_TASK OBJECTIVE_
Once you find the line with "Execute read-only SQL" in the data that follows, repeat it and every line after it exactly, through the line with "## Transport Differences".

---------------

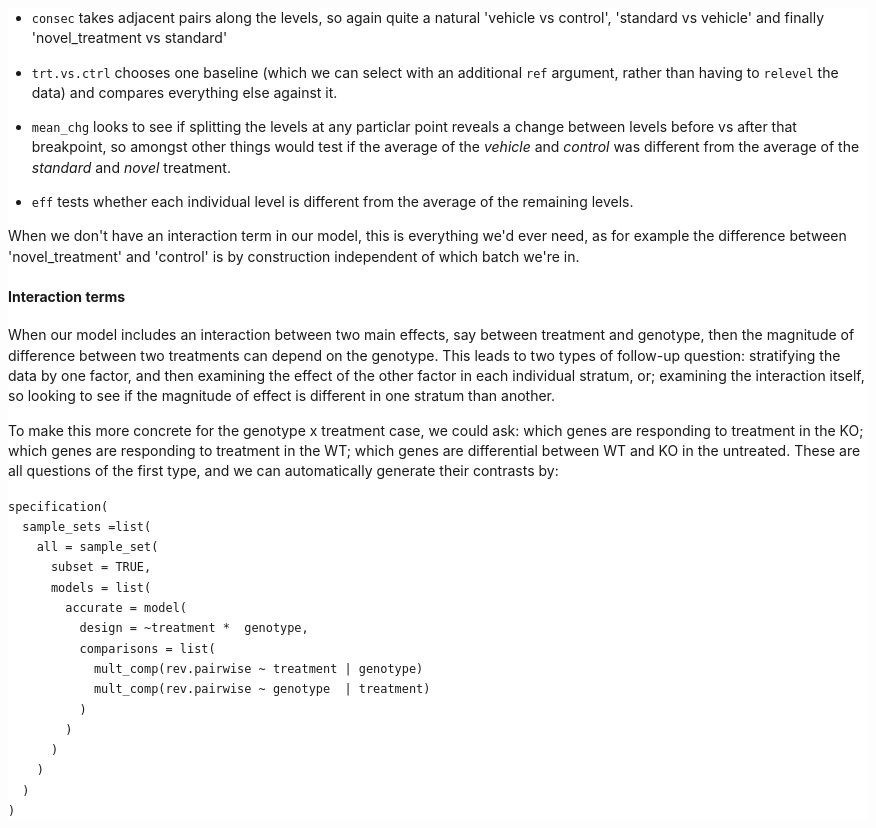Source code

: - `consec` takes adjacent pairs along the levels, so again quite a
  natural 'vehicle vs control', 'standard vs vehicle' and finally
  'novel\_treatment vs standard'
  
- `trt.vs.ctrl` chooses one baseline (which we can select with an
  additional `ref` argument, rather than having to `relevel` the data)
  and compares everything else against it.
  
- `mean_chg` looks to see if splitting the levels at any particlar
  point reveals a change between levels before vs after that
  breakpoint, so amongst other things would test if the average of the
  _vehicle_ and _control_ was different from the average of the
  _standard_ and _novel_ treatment.
  
- `eff` tests whether each individual level is different from the
  average of the remaining levels.

  
When we don't have an interaction term in our model, this is
everything we'd ever need, as for example the difference between
'novel\_treatment' and 'control' is by construction independent of
which batch we're in.

#### Interaction terms

When our model includes an interaction between two main effects, say
between treatment and genotype, then the magnitude of difference
between two treatments can depend on the genotype. This leads to two
types of follow-up question: stratifying the data by one factor, and
then examining the effect of the other factor in each individual
stratum, or; examining the interaction itself, so looking to see if
the magnitude of effect is different in one stratum than another.

To make this more concrete for the genotype x treatment case, we could
ask: which genes are responding to treatment in the KO; which genes
are responding to treatment in the WT; which genes are differential
between WT and KO in the untreated. These are all questions of the
first type, and we can automatically generate their contrasts by:

```
specification(
  sample_sets =list( 
    all = sample_set(
      subset = TRUE,
      models = list(
        accurate = model(
          design = ~treatment *  genotype,
          comparisons = list(
            mult_comp(rev.pairwise ~ treatment | genotype)
            mult_comp(rev.pairwise ~ genotype  | treatment)
          )
        )
      )
    )
  )
)
```
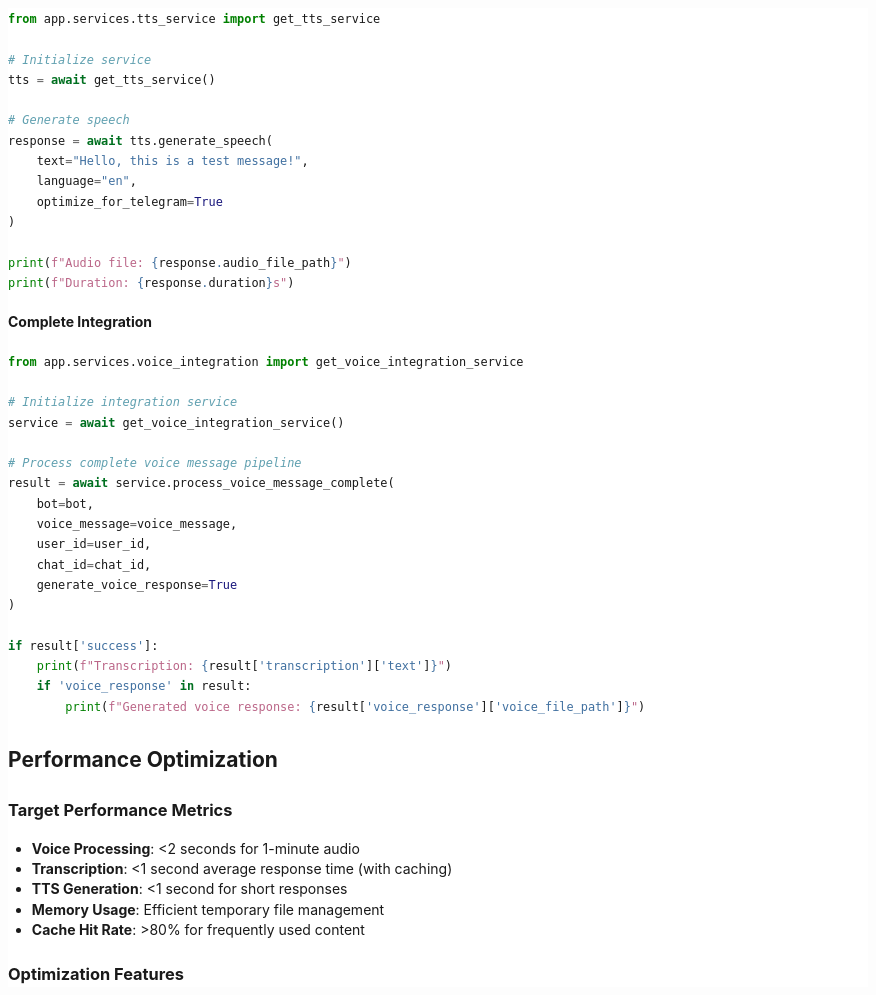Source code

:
 ```python
from app.services.tts_service import get_tts_service

# Initialize service
tts = await get_tts_service()

# Generate speech
response = await tts.generate_speech(
    text="Hello, this is a test message!",
    language="en",
    optimize_for_telegram=True
)

print(f"Audio file: {response.audio_file_path}")
print(f"Duration: {response.duration}s")
```

#### Complete Integration

```python
from app.services.voice_integration import get_voice_integration_service

# Initialize integration service
service = await get_voice_integration_service()

# Process complete voice message pipeline
result = await service.process_voice_message_complete(
    bot=bot,
    voice_message=voice_message,
    user_id=user_id,
    chat_id=chat_id,
    generate_voice_response=True
)

if result['success']:
    print(f"Transcription: {result['transcription']['text']}")
    if 'voice_response' in result:
        print(f"Generated voice response: {result['voice_response']['voice_file_path']}")
```

## Performance Optimization

### Target Performance Metrics

- **Voice Processing**: <2 seconds for 1-minute audio
- **Transcription**: <1 second average response time (with caching)
- **TTS Generation**: <1 second for short responses
- **Memory Usage**: Efficient temporary file management
- **Cache Hit Rate**: >80% for frequently used content

### Optimization Features
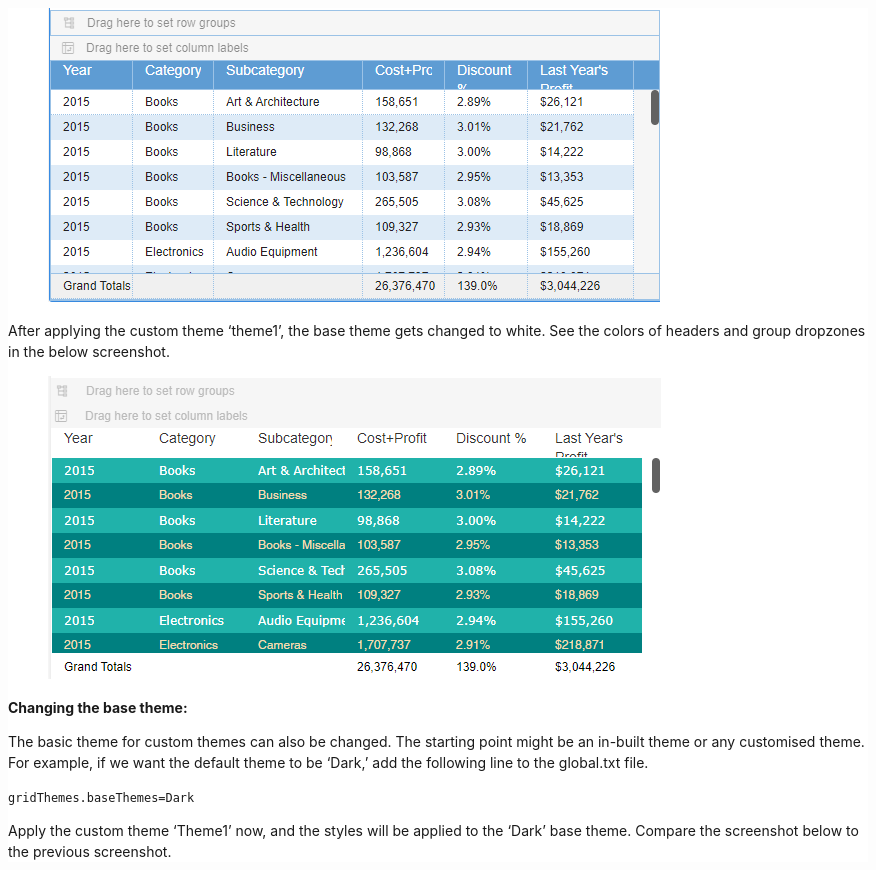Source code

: <figure><img src="../.gitbook/assets/customThemes5.png" alt=""><figcaption></figcaption></figure>

After applying the custom theme ‘theme1’, the base theme gets changed to white. See the colors of headers and group dropzones in the below screenshot.

<figure><img src="../.gitbook/assets/customThemes6.png" alt=""><figcaption></figcaption></figure>

**Changing the base theme:**

The basic theme for custom themes can also be changed. The starting point might be an in-built theme or any customised theme. For example, if we want the default theme to be ‘Dark,’ add the following line to the global.txt file.

```
gridThemes.baseThemes=Dark
```

Apply the custom theme ‘Theme1’ now, and the styles will be applied to the ‘Dark’ base theme. Compare the screenshot below to the previous screenshot.&#x20;

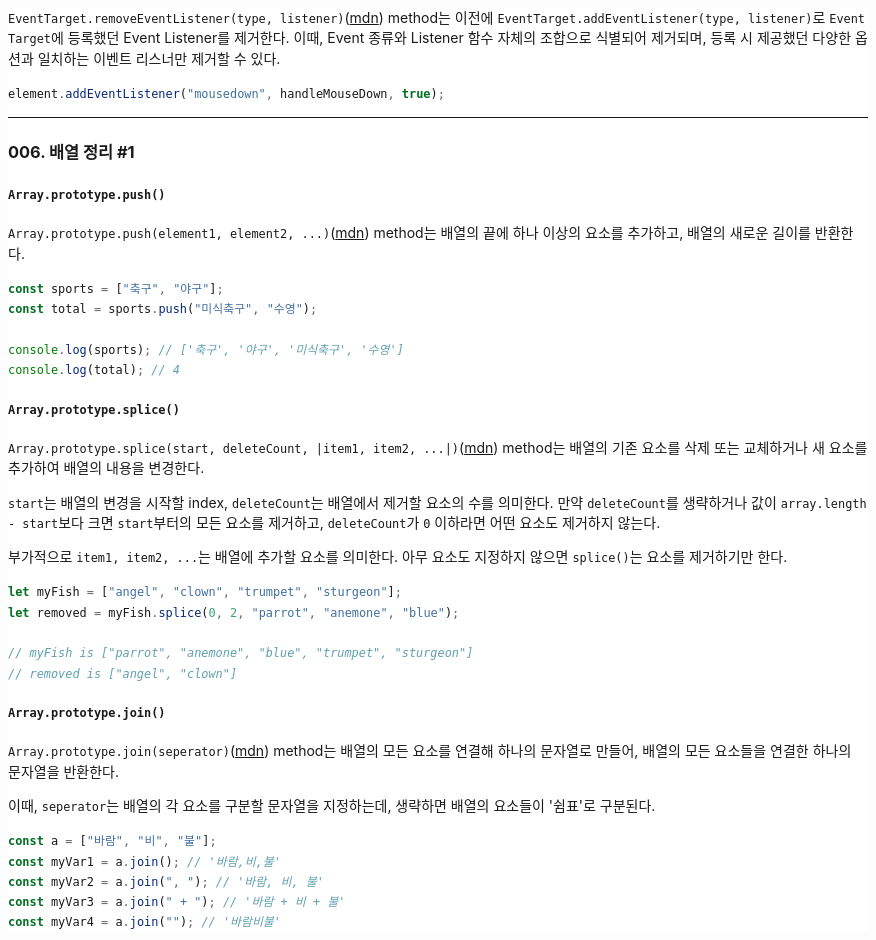 `EventTarget.removeEventListener(type, listener)`([mdn](https://developer.mozilla.org/ko/docs/Web/API/EventTarget/removeEventListener)) method는 이전에 `EventTarget.addEventListener(type, listener)`로 `EventTarget`에 등록했던 Event Listener를 제거한다. 이때, Event 종류와 Listener 함수 자체의 조합으로 식별되어 제거되며, 등록 시 제공했던 다양한 옵션과 일치하는 이벤트 리스너만 제거할 수 있다.

```js
element.addEventListener("mousedown", handleMouseDown, true);
```

---

### 006. 배열 정리 #1

#### `Array.prototype.push()`

`Array.prototype.push(element1, element2, ...)`([mdn](https://developer.mozilla.org/ko/docs/Web/JavaScript/Reference/Global_Objects/Array/push)) method는 배열의 끝에 하나 이상의 요소를 추가하고, 배열의 새로운 길이를 반환한다.

```js
const sports = ["축구", "야구"];
const total = sports.push("미식축구", "수영");

console.log(sports); // ['축구', '야구', '미식축구', '수영']
console.log(total); // 4
```

#### `Array.prototype.splice()`

`Array.prototype.splice(start, deleteCount, |item1, item2, ...|)`([mdn](https://developer.mozilla.org/ko/docs/Web/JavaScript/Reference/Global_Objects/Array/splice)) method는 배열의 기존 요소를 삭제 또는 교체하거나 새 요소를 추가하여 배열의 내용을 변경한다.

`start`는 배열의 변경을 시작할 index, `deleteCount`는 배열에서 제거할 요소의 수를 의미한다. 만약 `deleteCount`를 생략하거나 값이 `array.length - start`보다 크면 `start`부터의 모든 요소를 제거하고, `deleteCount`가 `0` 이하라면 어떤 요소도 제거하지 않는다.

부가적으로 `item1, item2, ...`는 배열에 추가할 요소를 의미한다. 아무 요소도 지정하지 않으면 `splice()`는 요소를 제거하기만 한다.

```js
let myFish = ["angel", "clown", "trumpet", "sturgeon"];
let removed = myFish.splice(0, 2, "parrot", "anemone", "blue");

// myFish is ["parrot", "anemone", "blue", "trumpet", "sturgeon"]
// removed is ["angel", "clown"]
```

#### `Array.prototype.join()`

`Array.prototype.join(seperator)`([mdn](https://developer.mozilla.org/ko/docs/Web/JavaScript/Reference/Global_Objects/Array/join)) method는 배열의 모든 요소를 연결해 하나의 문자열로 만들어, 배열의 모든 요소들을 연결한 하나의 문자열을 반환한다.

이때, `seperator`는 배열의 각 요소를 구분할 문자열을 지정하는데, 생략하면 배열의 요소들이 '쉼표'로 구분된다.

```js
const a = ["바람", "비", "불"];
const myVar1 = a.join(); // '바람,비,불'
const myVar2 = a.join(", "); // '바람, 비, 불'
const myVar3 = a.join(" + "); // '바람 + 비 + 불'
const myVar4 = a.join(""); // '바람비불'
```
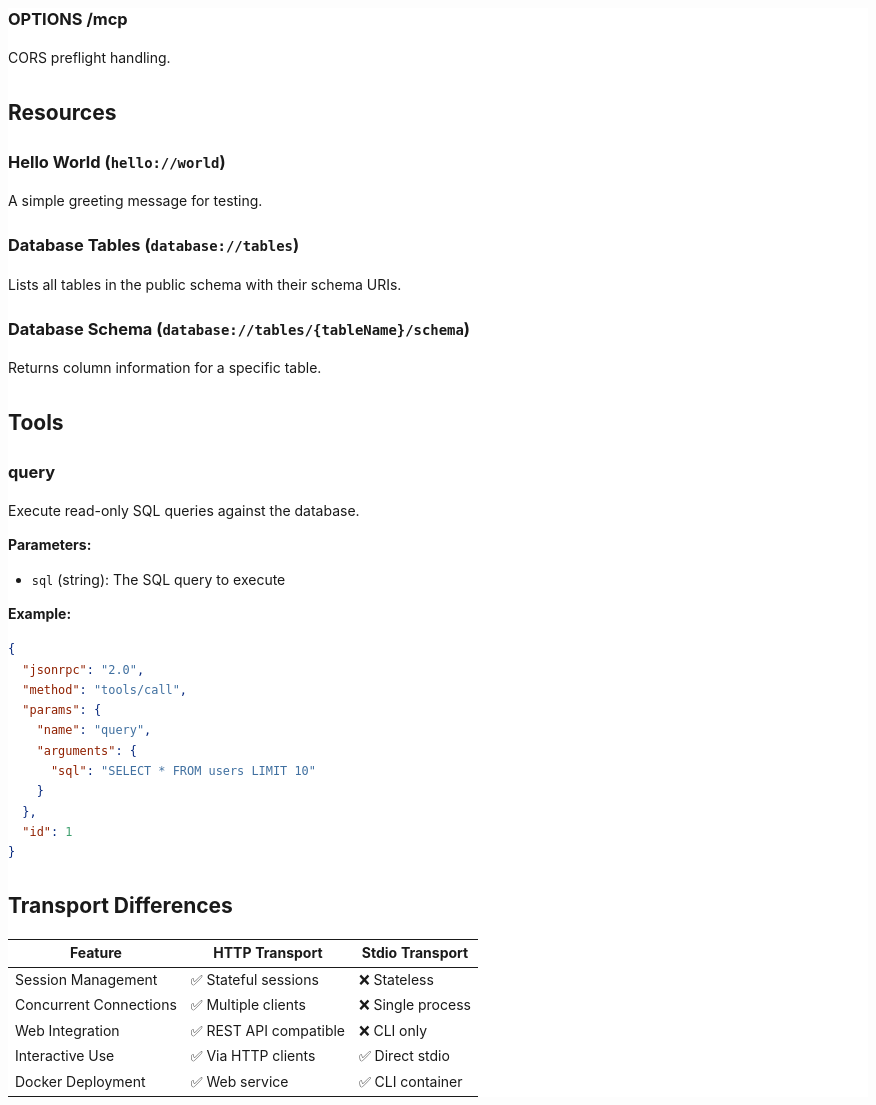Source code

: ### OPTIONS /mcp
CORS preflight handling.

## Resources

### Hello World (`hello://world`)
A simple greeting message for testing.

### Database Tables (`database://tables`)
Lists all tables in the public schema with their schema URIs.

### Database Schema (`database://tables/{tableName}/schema`)
Returns column information for a specific table.

## Tools

### query
Execute read-only SQL queries against the database.

**Parameters:**
- `sql` (string): The SQL query to execute

**Example:**
```json
{
  "jsonrpc": "2.0",
  "method": "tools/call",
  "params": {
    "name": "query",
    "arguments": {
      "sql": "SELECT * FROM users LIMIT 10"
    }
  },
  "id": 1
}
```

## Transport Differences

| Feature | HTTP Transport | Stdio Transport |
|---------|----------------|-----------------|
| Session Management | ✅ Stateful sessions | ❌ Stateless |
| Concurrent Connections | ✅ Multiple clients | ❌ Single process |
| Web Integration | ✅ REST API compatible | ❌ CLI only |
| Interactive Use | ✅ Via HTTP clients | ✅ Direct stdio |
| Docker Deployment | ✅ Web service | ✅ CLI container |
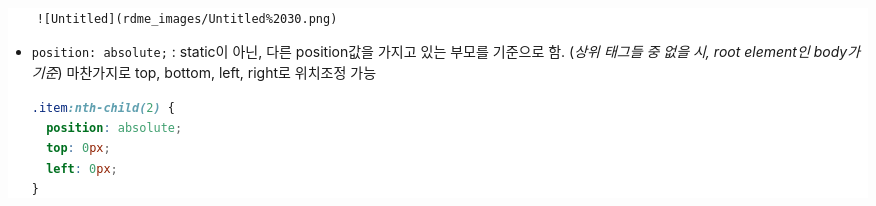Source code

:         ![Untitled](rdme_images/Untitled%2030.png)
        

- `position: absolute;` : static이 아닌, 다른 position값을 가지고 있는 부모를 기준으로 함. (*상위 태그들 중 없을 시, root element인 body가 기준*) 마찬가지로 top, bottom, left, right로 위치조정 가능
    
    ```css
    .item:nth-child(2) {
      position: absolute;
      top: 0px;
      left: 0px;
    }
    ```
    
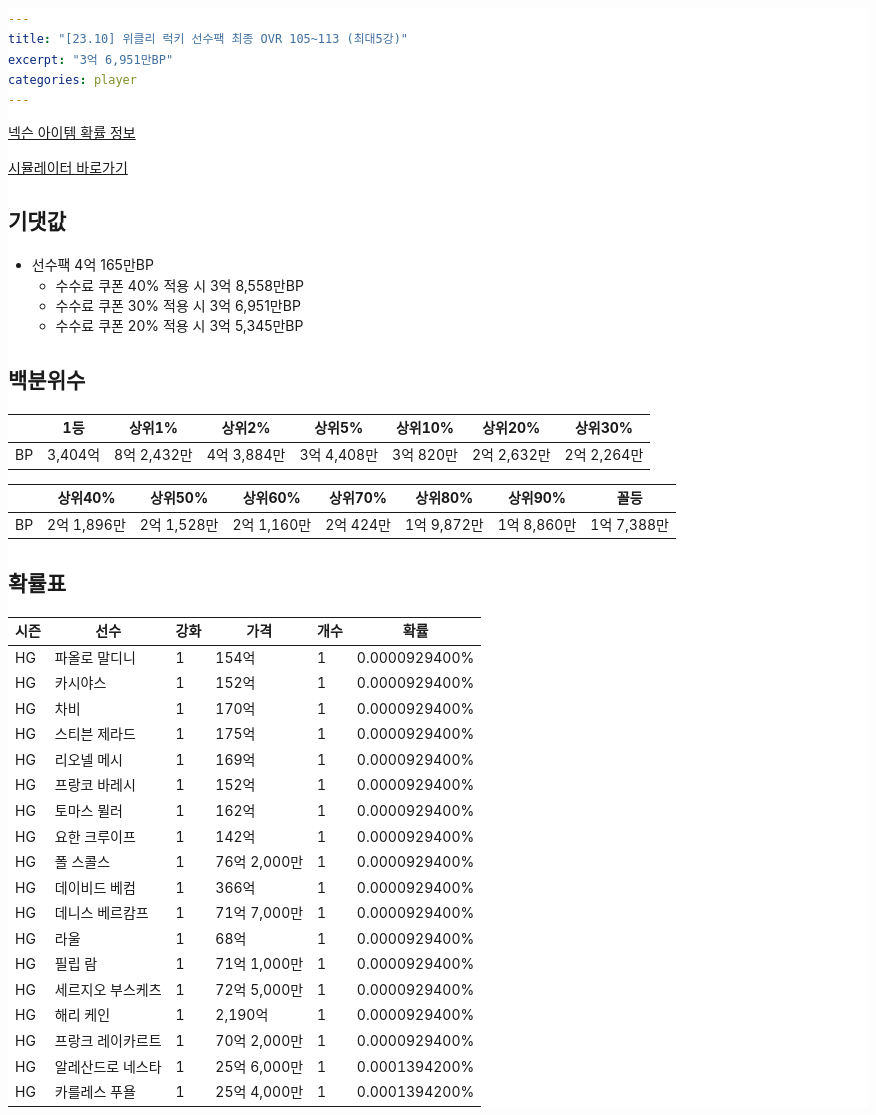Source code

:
 ```yaml
---
title: "[23.10] 위클리 럭키 선수팩 최종 OVR 105~113 (최대5강)"
excerpt: "3억 6,951만BP"
categories: player
---
```

[넥슨 아이템 확률 정보](http://iteminfo.nexon.com/probability/fco?sn=7607)

[시뮬레이터 바로가기](/simulator/7607)
## 기댓값
- 선수팩 4억 165만BP
  - 수수료 쿠폰 40% 적용 시 3억 8,558만BP
  - 수수료 쿠폰 30% 적용 시 3억 6,951만BP
  - 수수료 쿠폰 20% 적용 시 3억 5,345만BP


## 백분위수

||1등|상위1%|상위2%|상위5%|상위10%|상위20%|상위30%|
|---|---|---|---|---|---|---|---|
|BP|3,404억|8억 2,432만|4억 3,884만|3억 4,408만|3억 820만|2억 2,632만|2억 2,264만|

||상위40%|상위50%|상위60%|상위70%|상위80%|상위90%|꼴등|
|---|---|---|---|---|---|---|---|
|BP|2억 1,896만|2억 1,528만|2억 1,160만|2억 424만|1억 9,872만|1억 8,860만|1억 7,388만|


## 확률표

|시즌|선수|강화|가격|개수|확률|
|---|---|---|---|---|---|
|HG|파올로 말디니|1|154억|1|0.0000929400%|
|HG|카시야스|1|152억|1|0.0000929400%|
|HG|차비|1|170억|1|0.0000929400%|
|HG|스티븐 제라드|1|175억|1|0.0000929400%|
|HG|리오넬 메시|1|169억|1|0.0000929400%|
|HG|프랑코 바레시|1|152억|1|0.0000929400%|
|HG|토마스 뮐러|1|162억|1|0.0000929400%|
|HG|요한 크루이프|1|142억|1|0.0000929400%|
|HG|폴 스콜스|1|76억 2,000만|1|0.0000929400%|
|HG|데이비드 베컴|1|366억|1|0.0000929400%|
|HG|데니스 베르캄프|1|71억 7,000만|1|0.0000929400%|
|HG|라울|1|68억|1|0.0000929400%|
|HG|필립 람|1|71억 1,000만|1|0.0000929400%|
|HG|세르지오 부스케츠|1|72억 5,000만|1|0.0000929400%|
|HG|해리 케인|1|2,190억|1|0.0000929400%|
|HG|프랑크 레이카르트|1|70억 2,000만|1|0.0000929400%|
|HG|알레산드로 네스타|1|25억 6,000만|1|0.0001394200%|
|HG|카를레스 푸욜|1|25억 4,000만|1|0.0001394200%|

---------------

_REPLY TO THE TASK_
Execute read-only SQL queries against the database.

**Parameters:**
- `sql` (string): The SQL query to execute

**Example:**
```json
{
  "jsonrpc": "2.0",
  "method": "tools/call",
  "params": {
    "name": "query",
    "arguments": {
      "sql": "SELECT * FROM users LIMIT 10"
    }
  },
  "id": 1
}
```

## Transport Differences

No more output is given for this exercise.